[Material for this exercise Boundary: Start]

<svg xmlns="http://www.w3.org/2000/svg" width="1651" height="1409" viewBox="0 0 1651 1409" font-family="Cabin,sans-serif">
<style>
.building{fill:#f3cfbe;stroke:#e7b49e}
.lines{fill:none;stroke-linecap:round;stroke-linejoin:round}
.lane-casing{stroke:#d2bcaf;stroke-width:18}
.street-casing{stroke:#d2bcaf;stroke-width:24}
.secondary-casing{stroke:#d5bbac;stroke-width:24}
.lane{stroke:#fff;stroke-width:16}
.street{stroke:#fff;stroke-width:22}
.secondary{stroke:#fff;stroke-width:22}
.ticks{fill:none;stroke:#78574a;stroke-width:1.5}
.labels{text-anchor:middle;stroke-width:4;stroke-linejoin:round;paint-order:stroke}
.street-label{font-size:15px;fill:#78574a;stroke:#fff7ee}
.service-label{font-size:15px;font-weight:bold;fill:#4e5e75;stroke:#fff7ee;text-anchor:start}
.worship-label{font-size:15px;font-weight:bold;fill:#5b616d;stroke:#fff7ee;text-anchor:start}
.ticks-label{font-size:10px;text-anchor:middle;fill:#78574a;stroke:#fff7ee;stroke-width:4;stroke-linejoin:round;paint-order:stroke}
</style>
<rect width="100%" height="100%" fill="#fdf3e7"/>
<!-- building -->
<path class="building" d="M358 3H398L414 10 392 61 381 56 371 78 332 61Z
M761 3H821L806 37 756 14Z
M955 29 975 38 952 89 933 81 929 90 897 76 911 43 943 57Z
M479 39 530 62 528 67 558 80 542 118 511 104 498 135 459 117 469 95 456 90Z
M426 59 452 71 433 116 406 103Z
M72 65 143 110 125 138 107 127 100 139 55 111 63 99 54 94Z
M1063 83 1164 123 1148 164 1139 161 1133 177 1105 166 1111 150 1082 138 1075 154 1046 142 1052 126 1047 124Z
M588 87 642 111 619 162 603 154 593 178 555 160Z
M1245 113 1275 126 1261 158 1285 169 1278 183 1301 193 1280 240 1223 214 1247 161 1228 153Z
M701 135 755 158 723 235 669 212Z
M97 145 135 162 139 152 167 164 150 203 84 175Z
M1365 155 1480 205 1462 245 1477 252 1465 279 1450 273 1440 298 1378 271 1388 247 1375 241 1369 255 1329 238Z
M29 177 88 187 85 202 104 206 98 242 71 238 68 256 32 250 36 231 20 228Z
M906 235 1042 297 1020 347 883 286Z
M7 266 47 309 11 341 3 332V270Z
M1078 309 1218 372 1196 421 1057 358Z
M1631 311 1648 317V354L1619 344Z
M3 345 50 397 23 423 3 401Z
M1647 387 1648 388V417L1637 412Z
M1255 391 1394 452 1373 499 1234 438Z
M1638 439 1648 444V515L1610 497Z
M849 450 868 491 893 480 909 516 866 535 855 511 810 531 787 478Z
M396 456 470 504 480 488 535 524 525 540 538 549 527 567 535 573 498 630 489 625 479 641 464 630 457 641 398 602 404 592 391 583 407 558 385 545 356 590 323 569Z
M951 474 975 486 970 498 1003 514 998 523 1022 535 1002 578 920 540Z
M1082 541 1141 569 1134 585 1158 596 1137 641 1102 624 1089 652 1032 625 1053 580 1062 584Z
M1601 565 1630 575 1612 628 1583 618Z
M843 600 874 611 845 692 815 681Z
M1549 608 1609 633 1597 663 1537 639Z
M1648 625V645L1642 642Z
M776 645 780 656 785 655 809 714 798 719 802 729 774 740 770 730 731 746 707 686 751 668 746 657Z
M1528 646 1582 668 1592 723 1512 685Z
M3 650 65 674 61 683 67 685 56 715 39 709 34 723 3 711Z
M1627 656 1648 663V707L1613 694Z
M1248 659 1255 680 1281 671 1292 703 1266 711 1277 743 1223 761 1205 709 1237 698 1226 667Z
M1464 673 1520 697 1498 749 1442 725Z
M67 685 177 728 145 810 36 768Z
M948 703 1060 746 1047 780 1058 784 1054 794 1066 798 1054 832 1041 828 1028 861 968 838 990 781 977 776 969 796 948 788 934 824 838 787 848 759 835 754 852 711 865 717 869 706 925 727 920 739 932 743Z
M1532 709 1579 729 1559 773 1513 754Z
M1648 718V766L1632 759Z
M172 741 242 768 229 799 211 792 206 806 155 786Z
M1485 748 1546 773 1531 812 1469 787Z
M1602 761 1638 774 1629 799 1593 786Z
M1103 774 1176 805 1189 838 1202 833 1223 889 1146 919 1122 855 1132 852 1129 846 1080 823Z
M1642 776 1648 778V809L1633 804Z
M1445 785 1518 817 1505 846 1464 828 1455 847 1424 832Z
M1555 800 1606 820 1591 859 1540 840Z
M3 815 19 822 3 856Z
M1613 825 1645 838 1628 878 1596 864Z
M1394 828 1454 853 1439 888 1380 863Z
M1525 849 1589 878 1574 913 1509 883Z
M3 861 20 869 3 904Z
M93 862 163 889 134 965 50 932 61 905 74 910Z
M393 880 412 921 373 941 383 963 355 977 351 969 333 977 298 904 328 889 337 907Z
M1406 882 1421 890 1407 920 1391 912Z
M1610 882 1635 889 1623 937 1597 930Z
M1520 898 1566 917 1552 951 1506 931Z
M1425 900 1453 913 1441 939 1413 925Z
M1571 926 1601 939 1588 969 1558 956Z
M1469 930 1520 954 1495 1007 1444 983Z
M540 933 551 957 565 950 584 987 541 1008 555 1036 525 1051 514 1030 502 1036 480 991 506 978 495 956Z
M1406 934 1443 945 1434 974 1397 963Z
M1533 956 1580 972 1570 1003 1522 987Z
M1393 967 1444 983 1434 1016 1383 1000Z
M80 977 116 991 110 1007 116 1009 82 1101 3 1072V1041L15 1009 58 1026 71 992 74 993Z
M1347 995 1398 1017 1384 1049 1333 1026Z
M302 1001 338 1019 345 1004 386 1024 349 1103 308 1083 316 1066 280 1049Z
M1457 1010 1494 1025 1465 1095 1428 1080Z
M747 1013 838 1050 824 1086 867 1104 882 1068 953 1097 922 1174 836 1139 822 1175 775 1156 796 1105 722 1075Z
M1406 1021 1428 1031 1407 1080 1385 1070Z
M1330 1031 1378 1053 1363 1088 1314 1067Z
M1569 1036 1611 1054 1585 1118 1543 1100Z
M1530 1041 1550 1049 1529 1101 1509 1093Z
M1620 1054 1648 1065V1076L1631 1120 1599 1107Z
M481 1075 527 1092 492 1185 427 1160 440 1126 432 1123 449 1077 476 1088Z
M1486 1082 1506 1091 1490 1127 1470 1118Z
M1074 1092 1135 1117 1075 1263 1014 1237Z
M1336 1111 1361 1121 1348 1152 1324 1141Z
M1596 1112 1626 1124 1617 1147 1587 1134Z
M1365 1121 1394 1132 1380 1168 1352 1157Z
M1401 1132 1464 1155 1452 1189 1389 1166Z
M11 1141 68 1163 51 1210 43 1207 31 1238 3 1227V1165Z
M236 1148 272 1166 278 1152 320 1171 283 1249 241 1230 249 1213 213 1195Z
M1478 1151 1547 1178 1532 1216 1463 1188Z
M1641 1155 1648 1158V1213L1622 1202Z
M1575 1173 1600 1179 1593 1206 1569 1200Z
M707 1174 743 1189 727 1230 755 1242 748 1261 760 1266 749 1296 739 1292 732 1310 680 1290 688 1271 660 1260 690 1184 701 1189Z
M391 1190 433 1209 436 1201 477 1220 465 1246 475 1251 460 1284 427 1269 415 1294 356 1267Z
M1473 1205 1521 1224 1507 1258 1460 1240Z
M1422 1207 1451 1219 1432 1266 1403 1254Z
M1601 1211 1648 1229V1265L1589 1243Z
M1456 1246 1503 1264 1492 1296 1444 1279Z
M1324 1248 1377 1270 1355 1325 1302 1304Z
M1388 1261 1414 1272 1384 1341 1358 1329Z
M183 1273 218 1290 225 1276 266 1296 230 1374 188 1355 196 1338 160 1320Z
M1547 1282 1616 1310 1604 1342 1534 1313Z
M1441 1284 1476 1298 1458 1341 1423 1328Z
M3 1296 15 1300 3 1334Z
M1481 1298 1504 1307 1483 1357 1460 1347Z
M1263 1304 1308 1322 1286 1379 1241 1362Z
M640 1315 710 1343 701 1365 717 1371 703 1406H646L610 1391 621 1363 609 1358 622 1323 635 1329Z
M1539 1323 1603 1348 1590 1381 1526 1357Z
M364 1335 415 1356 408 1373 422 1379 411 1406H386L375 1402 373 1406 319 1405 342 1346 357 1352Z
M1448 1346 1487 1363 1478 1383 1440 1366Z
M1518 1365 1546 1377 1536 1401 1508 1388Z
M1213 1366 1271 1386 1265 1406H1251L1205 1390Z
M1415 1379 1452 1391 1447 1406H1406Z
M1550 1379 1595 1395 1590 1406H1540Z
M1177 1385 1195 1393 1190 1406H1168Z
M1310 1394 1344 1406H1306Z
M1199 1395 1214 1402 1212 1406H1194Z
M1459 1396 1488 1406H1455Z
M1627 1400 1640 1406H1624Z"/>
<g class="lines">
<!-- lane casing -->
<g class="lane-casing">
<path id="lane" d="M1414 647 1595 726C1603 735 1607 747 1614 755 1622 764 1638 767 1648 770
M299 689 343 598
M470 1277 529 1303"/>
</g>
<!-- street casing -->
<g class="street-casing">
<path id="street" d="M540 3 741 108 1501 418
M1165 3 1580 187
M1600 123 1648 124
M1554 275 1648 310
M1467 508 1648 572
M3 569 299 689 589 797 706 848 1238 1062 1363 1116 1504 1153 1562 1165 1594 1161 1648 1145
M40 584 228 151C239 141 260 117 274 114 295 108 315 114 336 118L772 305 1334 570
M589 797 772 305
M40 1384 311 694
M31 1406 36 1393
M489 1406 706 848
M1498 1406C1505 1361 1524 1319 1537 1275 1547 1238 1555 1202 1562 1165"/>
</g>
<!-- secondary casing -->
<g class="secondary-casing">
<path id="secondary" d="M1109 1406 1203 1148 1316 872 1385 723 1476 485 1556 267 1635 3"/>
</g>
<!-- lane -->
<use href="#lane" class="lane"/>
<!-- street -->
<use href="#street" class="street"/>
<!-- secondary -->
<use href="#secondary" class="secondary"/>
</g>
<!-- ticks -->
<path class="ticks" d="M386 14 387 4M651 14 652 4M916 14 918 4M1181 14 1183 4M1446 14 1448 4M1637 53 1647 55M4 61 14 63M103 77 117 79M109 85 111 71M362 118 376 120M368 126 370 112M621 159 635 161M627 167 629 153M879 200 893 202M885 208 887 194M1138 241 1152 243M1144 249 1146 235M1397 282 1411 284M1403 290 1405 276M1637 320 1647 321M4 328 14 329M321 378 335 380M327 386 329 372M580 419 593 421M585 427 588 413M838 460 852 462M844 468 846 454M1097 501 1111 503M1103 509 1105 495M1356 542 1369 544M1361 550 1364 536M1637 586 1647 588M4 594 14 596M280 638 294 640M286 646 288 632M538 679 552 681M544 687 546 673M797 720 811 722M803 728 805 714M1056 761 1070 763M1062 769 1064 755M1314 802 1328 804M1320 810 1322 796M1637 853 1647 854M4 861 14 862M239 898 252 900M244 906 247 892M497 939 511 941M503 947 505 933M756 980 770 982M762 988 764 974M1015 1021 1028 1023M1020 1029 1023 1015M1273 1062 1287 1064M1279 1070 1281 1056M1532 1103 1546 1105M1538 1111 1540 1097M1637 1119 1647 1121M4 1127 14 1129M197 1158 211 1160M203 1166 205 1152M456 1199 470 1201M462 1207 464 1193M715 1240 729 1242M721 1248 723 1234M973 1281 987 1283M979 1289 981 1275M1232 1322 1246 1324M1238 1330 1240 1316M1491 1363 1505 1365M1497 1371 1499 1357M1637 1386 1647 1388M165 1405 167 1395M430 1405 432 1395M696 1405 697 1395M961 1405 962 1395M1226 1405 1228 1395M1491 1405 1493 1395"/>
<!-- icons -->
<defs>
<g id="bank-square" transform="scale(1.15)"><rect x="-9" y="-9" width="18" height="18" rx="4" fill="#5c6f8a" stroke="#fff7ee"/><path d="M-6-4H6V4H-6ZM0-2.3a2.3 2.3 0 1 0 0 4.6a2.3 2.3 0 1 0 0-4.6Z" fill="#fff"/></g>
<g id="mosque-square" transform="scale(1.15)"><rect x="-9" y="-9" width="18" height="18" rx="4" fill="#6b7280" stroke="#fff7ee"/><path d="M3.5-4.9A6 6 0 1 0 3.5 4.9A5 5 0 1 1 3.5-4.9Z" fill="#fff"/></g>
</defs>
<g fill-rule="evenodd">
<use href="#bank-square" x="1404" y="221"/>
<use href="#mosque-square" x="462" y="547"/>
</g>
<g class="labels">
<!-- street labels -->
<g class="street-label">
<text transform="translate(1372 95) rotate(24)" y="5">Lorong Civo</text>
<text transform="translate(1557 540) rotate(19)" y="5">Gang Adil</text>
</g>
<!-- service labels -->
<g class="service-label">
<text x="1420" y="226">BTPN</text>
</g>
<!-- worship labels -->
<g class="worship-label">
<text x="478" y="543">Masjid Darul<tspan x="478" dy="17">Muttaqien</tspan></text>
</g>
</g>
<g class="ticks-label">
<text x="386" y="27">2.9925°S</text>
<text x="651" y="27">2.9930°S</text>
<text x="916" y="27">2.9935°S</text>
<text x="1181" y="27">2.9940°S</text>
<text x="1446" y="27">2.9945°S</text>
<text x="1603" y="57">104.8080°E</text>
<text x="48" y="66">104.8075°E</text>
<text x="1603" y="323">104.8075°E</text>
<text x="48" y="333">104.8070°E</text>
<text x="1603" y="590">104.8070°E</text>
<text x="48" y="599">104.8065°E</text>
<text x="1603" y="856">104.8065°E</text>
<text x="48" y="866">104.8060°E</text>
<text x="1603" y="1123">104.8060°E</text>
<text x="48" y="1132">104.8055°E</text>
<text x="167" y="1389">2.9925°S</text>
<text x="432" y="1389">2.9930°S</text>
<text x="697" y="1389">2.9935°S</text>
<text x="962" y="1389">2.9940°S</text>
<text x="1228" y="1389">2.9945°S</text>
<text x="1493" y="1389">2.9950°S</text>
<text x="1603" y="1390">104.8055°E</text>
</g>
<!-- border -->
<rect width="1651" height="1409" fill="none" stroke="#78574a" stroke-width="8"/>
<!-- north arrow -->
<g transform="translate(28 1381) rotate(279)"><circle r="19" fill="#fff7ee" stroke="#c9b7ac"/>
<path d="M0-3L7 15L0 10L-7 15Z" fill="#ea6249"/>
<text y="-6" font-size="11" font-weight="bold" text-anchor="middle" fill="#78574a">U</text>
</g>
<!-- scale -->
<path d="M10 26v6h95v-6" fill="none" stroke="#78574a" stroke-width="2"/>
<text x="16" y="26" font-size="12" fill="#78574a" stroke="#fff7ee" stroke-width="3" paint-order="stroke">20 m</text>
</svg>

[Material for this exercise Boundary: End]

**Exercise instructions**.
Copy each line containing the word "lines" from the data.

**Written answer**.
.lines{fill:none;stroke-linecap:round;stroke-linejoin:round}
<g class="lines">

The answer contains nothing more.